Longevity in Anti-VEGF Inhibitors Utilized in AMD/DME - Episode 1
David A. Eichenbaum, MD, FASRS, and Caroline Baumal, MD, discuss how AMD and DME impact a patient’s quality of life.
David A. Eichenbaum, MD, FASRS: Hello, and thank you for joining this Ophthalmology Times® Insights, titled “Longevity in Anti-VEGF Inhibitors Utilized in AMD and DME.” I’m David A. Eichenbaum, the director of research at Retina Vitreous Associates of Florida and a collaborative associate professor at the Morsani College of Medicine at the University of South Florida [in Tampa]. I’m joined by my very good friend and mentor Caroline Baumal, a professor of ophthalmology and a codirector of the retina service at New England Eye Center [at Tufts University School of Medicine] in Boston, Massachusetts. Hi, Caroline.
Caroline Baumal, MD: David, it’s great to be here with you.
David A. Eichenbaum, MD, FASRS: It’s always a pleasure. It’s one of my favorite conversations of the year when I get to start these with you. Our discussion will review longevity of anti-VEGF inhibitors utilized in age-related macular degeneration with choroidal neovascularization and diabetic macular edema, as well as reviewing the 2-year data shown in the TENAYA, LUCERNE, YOSEMITE, and RHINE studies. Let’s begin. Caroline, in your practice, what’s the impact of wet macular degeneration and diabetic macular edema on the quality of life of these different types of patients?
Caroline Baumal, MD: That’s so important to consider. When I look back through my career, and I think about what times were like before we had anti-VEGF therapy, you could see how it affected patients even more. It still greatly affects the patients we see today. In the majority of patients I see, probably 60% to 78% are patients with either wet AMD [age-related macular degeneration] or diabetic macular edema. Even though they’re different diseases affecting different age groups, it affects patients in a very similar manner. It affects their ability to drive, to read, to be independent in either disease process, especially when they develop advanced disease. Because of that, we all know how important vision is and the fear of loss of vision that happens in young patients who need it for their ability to work. Older patients need their vision to stay independent, to drive, and to do things like see their food and get around. The impact is huge. For our patients, nothing is as important as their vision.

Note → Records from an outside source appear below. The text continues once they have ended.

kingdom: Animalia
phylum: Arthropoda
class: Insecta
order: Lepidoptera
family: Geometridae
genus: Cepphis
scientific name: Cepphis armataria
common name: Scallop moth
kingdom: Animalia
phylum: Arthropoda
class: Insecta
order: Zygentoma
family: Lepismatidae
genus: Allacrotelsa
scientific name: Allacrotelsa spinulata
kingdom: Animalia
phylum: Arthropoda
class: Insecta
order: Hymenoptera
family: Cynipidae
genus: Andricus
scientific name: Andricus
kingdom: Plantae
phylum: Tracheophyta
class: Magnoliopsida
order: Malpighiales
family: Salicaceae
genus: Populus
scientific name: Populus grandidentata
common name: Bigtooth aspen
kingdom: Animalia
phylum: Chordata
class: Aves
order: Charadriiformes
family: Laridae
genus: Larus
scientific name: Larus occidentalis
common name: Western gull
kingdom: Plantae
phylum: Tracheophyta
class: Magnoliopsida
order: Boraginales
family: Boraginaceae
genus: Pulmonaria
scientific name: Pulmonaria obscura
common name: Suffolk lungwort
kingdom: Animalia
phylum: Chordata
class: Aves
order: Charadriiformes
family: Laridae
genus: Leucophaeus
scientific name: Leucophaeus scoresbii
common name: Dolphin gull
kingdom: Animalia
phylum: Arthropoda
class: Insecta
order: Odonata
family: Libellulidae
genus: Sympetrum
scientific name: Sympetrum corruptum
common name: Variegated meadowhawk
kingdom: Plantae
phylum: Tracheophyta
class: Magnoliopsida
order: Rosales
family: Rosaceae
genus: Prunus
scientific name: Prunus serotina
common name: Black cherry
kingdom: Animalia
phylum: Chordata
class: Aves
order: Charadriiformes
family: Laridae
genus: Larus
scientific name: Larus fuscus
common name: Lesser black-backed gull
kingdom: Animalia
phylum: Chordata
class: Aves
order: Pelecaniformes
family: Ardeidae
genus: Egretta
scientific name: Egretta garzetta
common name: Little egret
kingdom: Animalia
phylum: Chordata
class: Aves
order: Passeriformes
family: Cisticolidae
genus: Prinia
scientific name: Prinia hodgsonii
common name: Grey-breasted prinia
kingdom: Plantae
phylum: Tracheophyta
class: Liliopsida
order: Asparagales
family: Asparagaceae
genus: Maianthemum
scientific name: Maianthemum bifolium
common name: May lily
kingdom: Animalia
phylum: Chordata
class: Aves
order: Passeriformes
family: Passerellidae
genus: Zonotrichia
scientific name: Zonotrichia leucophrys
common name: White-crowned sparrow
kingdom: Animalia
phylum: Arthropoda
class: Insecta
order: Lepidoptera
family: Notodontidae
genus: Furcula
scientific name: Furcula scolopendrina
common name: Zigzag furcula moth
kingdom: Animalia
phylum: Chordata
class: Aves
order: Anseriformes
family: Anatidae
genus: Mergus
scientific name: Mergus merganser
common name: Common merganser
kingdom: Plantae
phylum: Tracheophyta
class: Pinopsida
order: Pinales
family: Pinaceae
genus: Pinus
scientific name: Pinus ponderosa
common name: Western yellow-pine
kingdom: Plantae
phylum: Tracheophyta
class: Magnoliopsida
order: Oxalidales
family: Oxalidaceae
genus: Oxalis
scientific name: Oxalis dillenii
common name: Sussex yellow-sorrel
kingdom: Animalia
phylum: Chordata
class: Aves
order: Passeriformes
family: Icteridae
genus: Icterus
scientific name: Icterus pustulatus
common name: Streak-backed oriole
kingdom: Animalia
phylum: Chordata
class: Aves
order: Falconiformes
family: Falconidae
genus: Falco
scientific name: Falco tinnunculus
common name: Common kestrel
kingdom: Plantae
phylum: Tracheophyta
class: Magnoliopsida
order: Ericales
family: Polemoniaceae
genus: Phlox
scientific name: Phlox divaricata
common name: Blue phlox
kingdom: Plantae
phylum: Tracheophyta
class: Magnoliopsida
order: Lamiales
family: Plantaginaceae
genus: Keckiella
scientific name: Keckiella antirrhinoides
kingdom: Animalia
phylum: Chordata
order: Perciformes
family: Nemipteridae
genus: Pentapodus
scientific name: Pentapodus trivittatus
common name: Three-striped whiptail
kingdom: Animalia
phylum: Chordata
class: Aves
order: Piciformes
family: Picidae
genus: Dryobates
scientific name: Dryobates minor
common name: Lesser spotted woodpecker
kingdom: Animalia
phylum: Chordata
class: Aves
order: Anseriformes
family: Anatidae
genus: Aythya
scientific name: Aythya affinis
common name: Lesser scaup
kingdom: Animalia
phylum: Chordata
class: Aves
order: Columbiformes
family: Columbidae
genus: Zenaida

David A. Eichenbaum, MD, FASRS: I remember this because I trained with you from 2005 to 2007, which was pretty much the dawn of the anti-VEGF monotherapy era. I remember seeing patients who had been in the MARINA and ANCHOR trials. For those who were randomized to sham or photodynamic therapy, when you covered up their fellow eye to treat them in extension in their investigative eye, if they had been randomized not to anti-VEGF but to sham or PDT [photodynamic therapy], they couldn’t see you once they were covered up. You knew immediately which treatment the patient had been randomized to because, before the era of pharmacotherapy, lots of these patients couldn’t see. The quality-of-life improvements with good treatment are profound. We forget that neovascular macular degeneration, which had very limited options before antiangiogenic therapy, is a centrally blinding disease; it’s a bear. I tell my patients that we just got a good bear trap, and we’re coming up with better ones all the time. We’ve got a good handle on it, but it’s still a bad disease.
Caroline Baumal, MD: That’s so important because we used to see patients. When I started in my career, and I’m not going to tell you when that was, there was virtually nothing to offer these patients. I did retina partially because I love surgery, but I love medical retina too. We were so limited in what we could offer patients. They wouldn’t come in because they knew there was no treatment. When we got anti-VEGF therapies, patients started to hear the word that there was some treatment from macular degeneration. Over the last decade, we’ve seen patients much earlier when they develop neovascular AMD, because they know from talking to friends and other eye-care providers that treatments are available. We get to see patients earlier, treat them earlier, and even preserve more vision. But even with the anti-VEGF monotherapies and the success we’ve had with this, in the long term we’ve encountered another issue: the burden of treatment.
David A. Eichenbaum, MD, FASRS: Exactly.